--- EXERCISE GOAL ---
A faithful copy of the data is the goal; set it down exactly, without the images.
================================
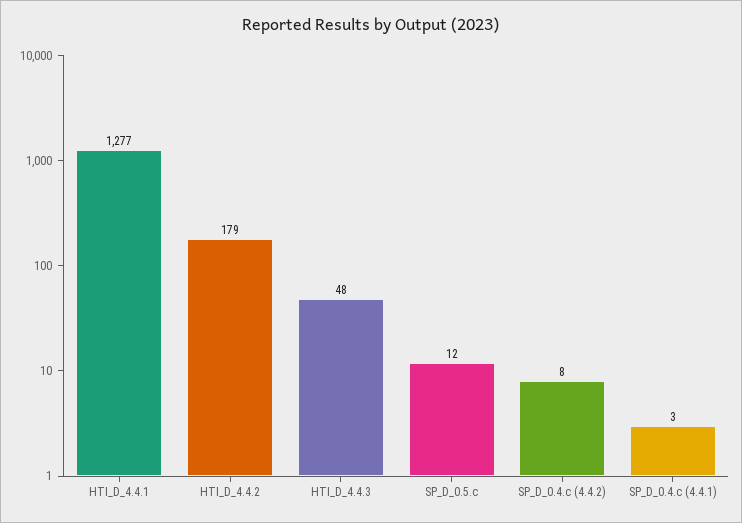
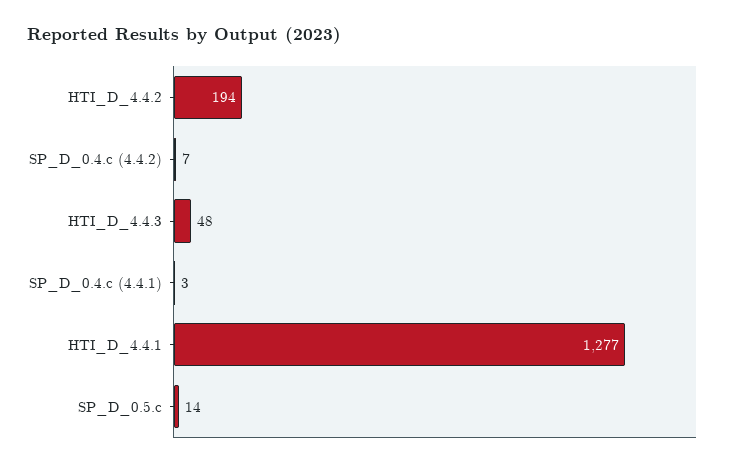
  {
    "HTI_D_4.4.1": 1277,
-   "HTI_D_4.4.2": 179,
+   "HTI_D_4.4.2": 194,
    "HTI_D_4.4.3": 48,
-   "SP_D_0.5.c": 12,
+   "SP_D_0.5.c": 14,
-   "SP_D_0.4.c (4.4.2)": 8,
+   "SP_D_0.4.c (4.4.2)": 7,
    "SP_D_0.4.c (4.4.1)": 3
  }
================================
--- SOLUTION ---
  {
    "HTI_D_4.4.1": 1277,
-   "HTI_D_4.4.2": 179,
+   "HTI_D_4.4.2": 194,
    "HTI_D_4.4.3": 48,
-   "SP_D_0.5.c": 12,
+   "SP_D_0.5.c": 14,
-   "SP_D_0.4.c (4.4.2)": 8,
+   "SP_D_0.4.c (4.4.2)": 7,
    "SP_D_0.4.c (4.4.1)": 3
  }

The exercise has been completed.